Ok, time to get back on track and start talking about where I’m going with all this.
I am of the belief that good photographers have minds that work in a particular way, assessing scenes and seeing potential images around them develop and unfold, they have a knack. Practising photography only gets you up to a point in my mind; you can be extremely technically competent, but that doesn’t mean you have that necessary mindset to capture great images. That’s what it takes to move yourself away from being an amateur photographer for me. You must be able to not only understand how your equipment works and the technical aspect of capturing images, but also have that creative or artistic spark. Amateur photographers do, on occasion, strike lucky and capture something special by accident. I’m not saying that amateur photographers don’t try, because it’s very clear that they do, but many amateur photographers lack the skills and that certain mindset to advance any further photographically. It’s a very sticky business that I think I’m going to have to cover in a new post at some point (public outcry).

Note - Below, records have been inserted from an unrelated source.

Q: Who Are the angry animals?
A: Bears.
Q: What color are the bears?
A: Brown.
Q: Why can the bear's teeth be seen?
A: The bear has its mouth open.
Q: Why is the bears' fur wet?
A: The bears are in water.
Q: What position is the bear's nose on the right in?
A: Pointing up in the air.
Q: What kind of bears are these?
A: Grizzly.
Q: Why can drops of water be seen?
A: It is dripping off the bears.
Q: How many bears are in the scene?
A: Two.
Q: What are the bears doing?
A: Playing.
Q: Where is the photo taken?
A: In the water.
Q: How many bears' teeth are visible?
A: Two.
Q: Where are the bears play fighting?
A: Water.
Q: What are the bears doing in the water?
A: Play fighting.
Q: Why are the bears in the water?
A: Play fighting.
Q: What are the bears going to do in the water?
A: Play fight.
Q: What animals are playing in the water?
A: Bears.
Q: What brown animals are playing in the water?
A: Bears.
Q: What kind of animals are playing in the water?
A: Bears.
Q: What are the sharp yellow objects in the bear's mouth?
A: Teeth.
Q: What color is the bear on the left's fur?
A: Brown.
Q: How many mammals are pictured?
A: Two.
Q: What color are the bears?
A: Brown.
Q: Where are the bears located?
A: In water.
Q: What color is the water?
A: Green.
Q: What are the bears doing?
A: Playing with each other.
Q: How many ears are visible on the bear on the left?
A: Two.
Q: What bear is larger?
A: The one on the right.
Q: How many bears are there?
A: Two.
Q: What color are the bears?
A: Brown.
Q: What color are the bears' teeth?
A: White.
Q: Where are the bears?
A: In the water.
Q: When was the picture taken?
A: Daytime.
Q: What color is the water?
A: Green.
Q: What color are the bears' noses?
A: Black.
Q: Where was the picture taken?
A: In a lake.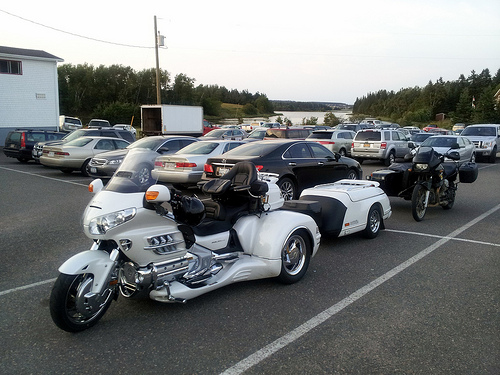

I’d like to believe I have some photographic talent. Not everyone will agree with this statement, but even if they don’t it doesn’t matter. I don’t like to create photographs with the express purpose of satisfying another individual, I have never cared whether someone likes my images or not, my images are my own. The fact that over the years people have enjoyed them is merely an additional bonus. I realise now that the only reason I continue making photographs is to satisfy my own desire to take photographs. It’s that simple. Photography is an expression, as escape. I want to make this point very firm, even though I have voiced it before it has never been clearer to me.
Photography is a personal medium, the people around you may very well be inspired and in admiration of your work, it may even have some relevance to them and be emotionally significant, but nobody, nobody is more important than you, the photographer, to your own images. The Spectator is someone who has appeared after the fact, looking for that “air” in these fragments of time you’ve captured, like Barthes was.
I’ve run out of steam. There’s more that I could say, maybe even should say, but I wont. I’ve made my points clear I think. Like all my posts, this has once again tapered off rapidly.